Style cannot be copyrighted.
And if somehow copyright laws were changed so that it could be copyrighted it would be a creative apocalypse.
I think you’re right about style. As a software developer myself, I keep thinking back to early commercial / business software terms that listed all of the exhaustive ways you could not add their work to any “information retrieval system.” And I think, ultimately, computers cannot process style. They can process something, and style feels like the closest thing our brains can come up with.
This feels trite at first, but computers process data. They don’t have a sense of style. They don’t have independent thought, even if you call it a “<think> tag”. Any work product created by a computer from copyrighted information is a derivative work, in the same way a machine-translated version of a popular fiction book is.
This act of mass corporate disobedience, putting distillate made from our collective human works behind a paywall needs to be punished.
. . .
But it won’t be. That bugs me to no end.
(I feel like my tone became a bit odd, so if it felt like the I was yelling at the poster I replied to, I apologize. The topic bugs me, but what you said is true and you’re also correct.)
Yes, but I would have to buy the blu-rays as an artist, if I wanted to study them, meanwhile these corporations can get away with paying nothing.

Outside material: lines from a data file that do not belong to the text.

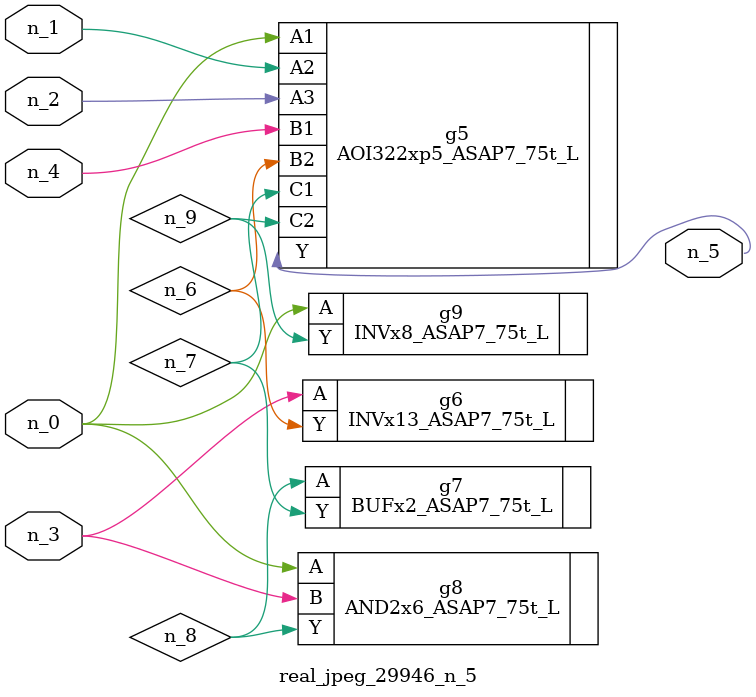
<source format=v>
module real_jpeg_29946_n_5 (n_4, n_0, n_1, n_2, n_3, n_5);

input n_4;
input n_0;
input n_1;
input n_2;
input n_3;

output n_5;

wire n_8;
wire n_6;
wire n_7;
wire n_9;

AOI322xp5_ASAP7_75t_L g5 ( 
.A1(n_0),
.A2(n_1),
.A3(n_2),
.B1(n_4),
.B2(n_6),
.C1(n_7),
.C2(n_9),
.Y(n_5)
);

AND2x6_ASAP7_75t_L g8 ( 
.A(n_0),
.B(n_3),
.Y(n_8)
);

INVx8_ASAP7_75t_L g9 ( 
.A(n_0),
.Y(n_9)
);

INVx13_ASAP7_75t_L g6 ( 
.A(n_3),
.Y(n_6)
);

BUFx2_ASAP7_75t_L g7 ( 
.A(n_8),
.Y(n_7)
);


endmodule
</source>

This is already a copyright apocalypse though isn’t it? If there is nothing wrong with this then where is the line? Is it okay for Disney to make a movie using an AI trained on some poor sap on Deviant Art’s work? This feels like copyright laundering. I fail to see how we aren’t just handing the keys of human creativity to only those with the ability to afford a server farm and teams of lawyers.
Not style. But they had to train that AI on ghibli stuff. So… Did they have the right to do that?
Training doesn’t involve copying anything, so I don’t see why they wouldn’t. You need to copy something to violate copyright.
I hate lawyer speak with a passion
Everyone knows what we’re talking about here, what we mean, and so do you
And yet if one wishes to ask:
That is inherently the realm of lawyer speak because you’re asking what the law says about something.
The alternative is vigilantism and “mob justice.” That’s not a good thing.
Yeah I think you know very well what I meant. I’m talking about the lawyer sprak where people know that they are obviously wrong, yet act as if they did nothing wrong by using extremely border technicalities as arguments
It depends on where they did it, but probably yes. They had the right to do it in Japan, for example.